Essa percepção positiva também se
nota, inclusive, no Estado da Flórida, acredita, por sua parte, Cusack Cuberlo,
que afirma conhecer hospitais nortistas interessados em captar doutores como
ela. "Eu sei do Baptist Hospital e do Miami Jackson”, revela.
Jogando essas cartas, a maioria dos
nortistas retornam ao terminar o sexto ano, de dezembro de 2014 para cá a meio
caminho entre receosos das promessas e esperançosos com a possibilidade de
contar por fim com sua própria embaixada.

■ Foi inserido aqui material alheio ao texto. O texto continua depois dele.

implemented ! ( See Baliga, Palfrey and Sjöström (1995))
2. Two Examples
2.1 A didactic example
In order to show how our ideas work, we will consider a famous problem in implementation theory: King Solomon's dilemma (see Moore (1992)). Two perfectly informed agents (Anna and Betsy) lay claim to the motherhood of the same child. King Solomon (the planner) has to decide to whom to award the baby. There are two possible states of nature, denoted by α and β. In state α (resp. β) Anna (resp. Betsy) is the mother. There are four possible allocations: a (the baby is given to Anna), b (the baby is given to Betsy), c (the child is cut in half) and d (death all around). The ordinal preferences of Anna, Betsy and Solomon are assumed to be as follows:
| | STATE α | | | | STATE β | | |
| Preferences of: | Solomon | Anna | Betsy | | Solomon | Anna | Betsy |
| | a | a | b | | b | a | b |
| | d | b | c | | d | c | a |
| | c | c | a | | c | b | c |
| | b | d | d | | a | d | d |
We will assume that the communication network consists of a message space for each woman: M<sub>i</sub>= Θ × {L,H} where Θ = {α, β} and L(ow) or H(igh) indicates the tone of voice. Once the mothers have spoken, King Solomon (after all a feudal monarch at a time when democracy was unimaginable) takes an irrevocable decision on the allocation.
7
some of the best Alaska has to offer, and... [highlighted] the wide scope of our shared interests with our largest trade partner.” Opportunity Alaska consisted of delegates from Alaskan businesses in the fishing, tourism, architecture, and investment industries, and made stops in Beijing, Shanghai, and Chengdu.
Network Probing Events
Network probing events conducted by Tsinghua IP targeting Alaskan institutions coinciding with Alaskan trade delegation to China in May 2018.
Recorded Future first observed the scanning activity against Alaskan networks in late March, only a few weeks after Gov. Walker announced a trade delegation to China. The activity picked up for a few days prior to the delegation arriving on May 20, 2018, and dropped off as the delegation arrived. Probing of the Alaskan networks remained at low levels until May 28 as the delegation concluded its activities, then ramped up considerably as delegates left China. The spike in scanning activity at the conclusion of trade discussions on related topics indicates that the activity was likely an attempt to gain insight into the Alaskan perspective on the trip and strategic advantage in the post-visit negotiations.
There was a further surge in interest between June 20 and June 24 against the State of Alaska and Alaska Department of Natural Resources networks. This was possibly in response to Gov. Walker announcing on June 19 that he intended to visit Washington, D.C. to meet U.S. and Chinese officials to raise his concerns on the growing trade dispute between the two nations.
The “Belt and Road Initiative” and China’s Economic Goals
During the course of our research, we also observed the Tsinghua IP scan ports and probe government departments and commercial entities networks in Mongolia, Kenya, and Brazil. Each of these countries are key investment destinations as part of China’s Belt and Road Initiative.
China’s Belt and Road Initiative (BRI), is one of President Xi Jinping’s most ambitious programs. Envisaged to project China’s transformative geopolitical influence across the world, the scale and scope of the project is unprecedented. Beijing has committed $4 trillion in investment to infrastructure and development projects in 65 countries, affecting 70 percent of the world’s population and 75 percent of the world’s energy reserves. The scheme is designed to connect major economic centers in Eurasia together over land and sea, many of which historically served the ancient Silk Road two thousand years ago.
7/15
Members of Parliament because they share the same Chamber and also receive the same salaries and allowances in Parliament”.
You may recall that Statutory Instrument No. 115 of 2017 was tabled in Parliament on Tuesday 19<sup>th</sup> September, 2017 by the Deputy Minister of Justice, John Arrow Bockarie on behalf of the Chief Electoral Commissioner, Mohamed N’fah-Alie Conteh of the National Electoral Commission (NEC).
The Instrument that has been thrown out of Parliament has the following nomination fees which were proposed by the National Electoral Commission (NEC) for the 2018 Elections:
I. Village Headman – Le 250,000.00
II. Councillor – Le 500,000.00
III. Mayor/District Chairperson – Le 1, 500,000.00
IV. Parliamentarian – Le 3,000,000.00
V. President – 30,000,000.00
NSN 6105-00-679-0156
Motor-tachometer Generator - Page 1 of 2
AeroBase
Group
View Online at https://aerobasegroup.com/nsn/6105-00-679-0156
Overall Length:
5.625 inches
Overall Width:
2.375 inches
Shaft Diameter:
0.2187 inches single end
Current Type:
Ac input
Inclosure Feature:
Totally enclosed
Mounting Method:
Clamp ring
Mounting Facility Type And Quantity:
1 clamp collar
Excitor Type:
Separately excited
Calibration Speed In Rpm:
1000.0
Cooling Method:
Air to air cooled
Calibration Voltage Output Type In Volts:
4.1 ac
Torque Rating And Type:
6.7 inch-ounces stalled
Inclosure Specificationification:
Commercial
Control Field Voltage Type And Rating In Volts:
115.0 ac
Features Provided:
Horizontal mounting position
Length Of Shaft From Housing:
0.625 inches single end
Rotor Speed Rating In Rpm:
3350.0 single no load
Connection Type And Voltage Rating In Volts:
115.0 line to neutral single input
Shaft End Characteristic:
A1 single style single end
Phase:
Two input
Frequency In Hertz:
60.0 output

"Eu como americana sou muito
cínica, e digo que enquanto nada esteja escrito, nada está acontecendo, e pode
se falar tudo o que se fala, mas tudo pode ser apenas palavras”, se arrisca a
dizer Cassandra: "Esta é a virgem do Caribe e todos os lobos estão salivando
para entrar”, acrescenta.
"Penso que a aproximação é
útil para os dois países”, termina Joanna. "Cuba é um exemplo para o mundo
em atendimento e educação médica de alto nível. Os Estados Unidos e boa parte
do mundo têm uma necessidade desesperada de doutores para a atenção primária.
Como graduados desse programa, nós podemos prover serviços de saúde para os
necessitados e compartilhar nossa experiência com o restante do mundo”. Da
experiência sai também um novo tipo de médico. E uma nova fonte de interação.